In-depth responses can be captured from much larger sample sizes than is typical with face to face studies more efficiently and cost-effectively. So rather than being limited by tiny qual samples in each country because travel has used up most of the budget, video technology allows the budget to be focussed on generating more robust samples with a correspondingly enhanced appreciation of intra-country nuances and a greater level of insight.
Concepts are evaluated by each respondent individually and advertisements are viewed alone, which is often closer to real-world exposure, removing any ‘group-think’ or moderator-bias for more authentic results.
As each country and all respondents can be run concurrently fieldwork time is slashed, a crucial point when so many qual projects are on a time-critical path for the marketing team, such as with a new product launch or ad testing. Results delivered in days rather than months means consumer feedback can be included at every step of the process and research can support key decisions at the speed of the business.
How it works
Video platforms utilise AI and algorithms to help drive the analysis. Using text analytics gives qualitative an almost quant-like overlay. This not only helps the researcher find the patterns across multiple countries, it means the client can also see the themes creating a common understanding and removing some of the mystique which shrouds qual analysis.
Video questions can be pre-set to launch at a specific time or in a particular sequence. Not quite on the same level as a trained moderator probing and teasing out answers but at a fraction of the cost and a hundred times the speed, some things are worth trading-off.
Of course, video has its limitations. A highly skilled moderator who can probe a particular response or tease out more depth can’t be replaced with a sequence of pre-set video questions. But given the time and cost savings there are many projects that are a great fit for unmoderated qual, saving budget for those larger studies that do require that in-depth probing.
Automation and research expertise
Expertise in qualitative analysis will always be needed to interpret the videos and set the answers in the context of the brand and business objectives. The technology only provides the first cut of the analysis, speeding up the process and giving the researcher more thinking time. More time spent on higher order interpretation rather than just organising data and structuring the overall themes is a great shift for the researcher.
The technology can’t replace a skilled qual researcher when it comes to question phrasing, higher level analysis, and interpretation. However, as a new and fast evolving tool in the armoury, agile video does solve many of the issues clients face with multi-country qual projects – a breakthrough already being embraced by many clients and researchers.
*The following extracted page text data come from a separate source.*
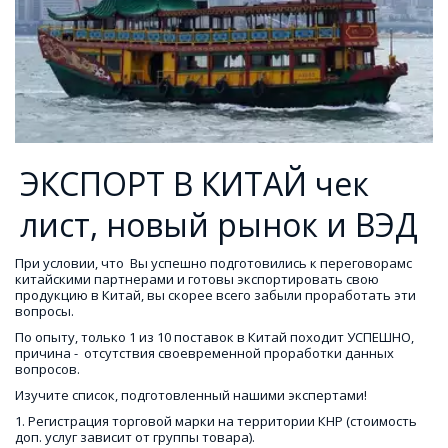
ЭКСПОРТ В КИТАЙ чек
лист, новый рынок и ВЭД
При условии, что  Вы успешно подготовились к переговорамс 
китайскими партнерами и готовы экспортировать свою 
продукцию в Китай, вы скорее всего забыли проработать эти 
вопросы.
По опыту, только 1 из 10 поставок в Китай походит УСПЕШНО,  
причина -  отсутствия своевременной проработки данных 
вопросов.
Изучите список, подготовленный нашими экспертами! 
1. Регистрация торговой марки на территории КНР (стоимость  
доп. услуг зависит от группы товара).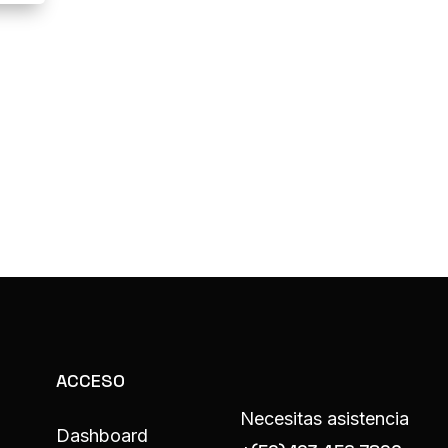
ACCESO
Necesitas asistencia
Dashboard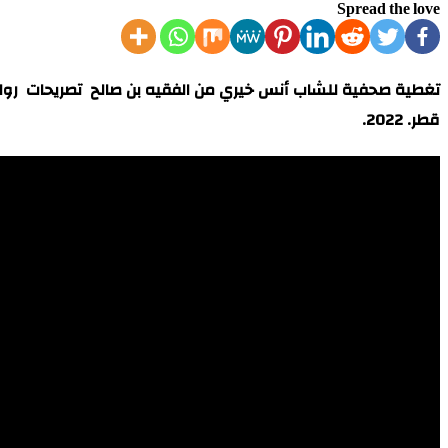
Spread the love
تغطية صحفية للشاب أنس خيري من الفقيه بن صالح تصريحات رواد
قطر. 2022.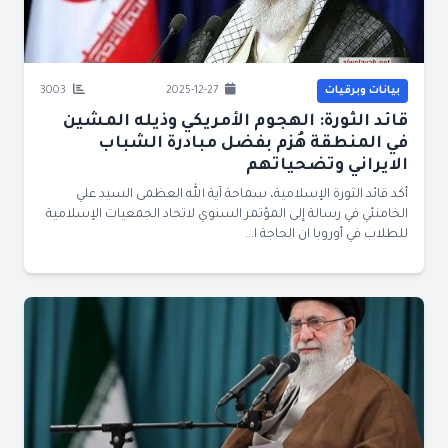
بيانات وبرقيات
2025-12-27
3003
قائد الثورة: الهجوم الأمريكي وذيله المشين
في المنطقة هُزم بفضل مبادرة الشباب
الايراني وتضحياتهم
أكد قائد الثورة الإسلامية، سماحة آية الله العظمى السيد علي
الخامنئي في رسالة إلى المؤتمر السنوي لاتحاد الجمعيات الإسلامية
للطلاب في أوروبا ان الحاجة ا...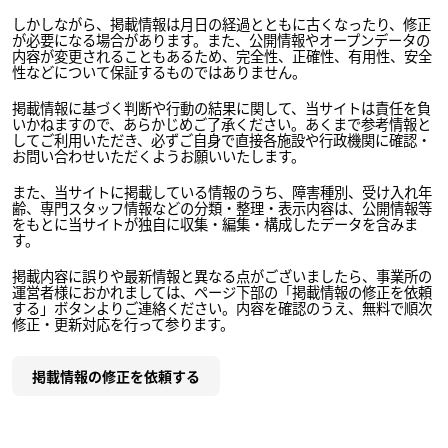
しかしながら、掲載情報は月日の経過とともに古くなったり、修正
が必要になる場合があります。また、公開情報やオープンデータの
内容が変更されることもあるため、完全性、正確性、有用性、安全
性などについて保証するものではありません。
掲載情報に基づく判断や行動の結果に関して、当サイトは責任を負
いかねますので、あらかじめご了承ください。あくまで参考情報と
してご利用いただき、必ずご自身で直接各施設や行政機関に確認・
お問い合わせいただくようお願いいたします。
また、当サイトに掲載している情報のうち、障害種別、受け入れ年
齢、専門スタッフ情報などの分類・整理・表示内容は、公開情報等
をもとに当サイトが独自に収集・編集・構成したデータを含みま
す。
掲載内容に誤りや最新情報と異なる点がございましたら、事業所の
運営者様におかれましては、ページ下部の「掲載情報の修正を依頼
する」ボタンよりご連絡ください。内容を確認のうえ、無料で順次
修正・更新対応を行って参ります。
掲載情報の修正を依頼する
Five top tips to optimise multi-country video qual
- Include the video company in the planning stage – they are the experts in video as you are in qual.
- Consider how to include some contextual video – this adds richness.
- When is the best time to record the video – the tech is agile so in the moment is optimal.
- Ask for advice on shaping your questions – video questions are both art and science, and differ to standard qual questions and video companies have good learnings here.
- Expand your qual sample – scale your project to include more people per country because video is so cost-effective.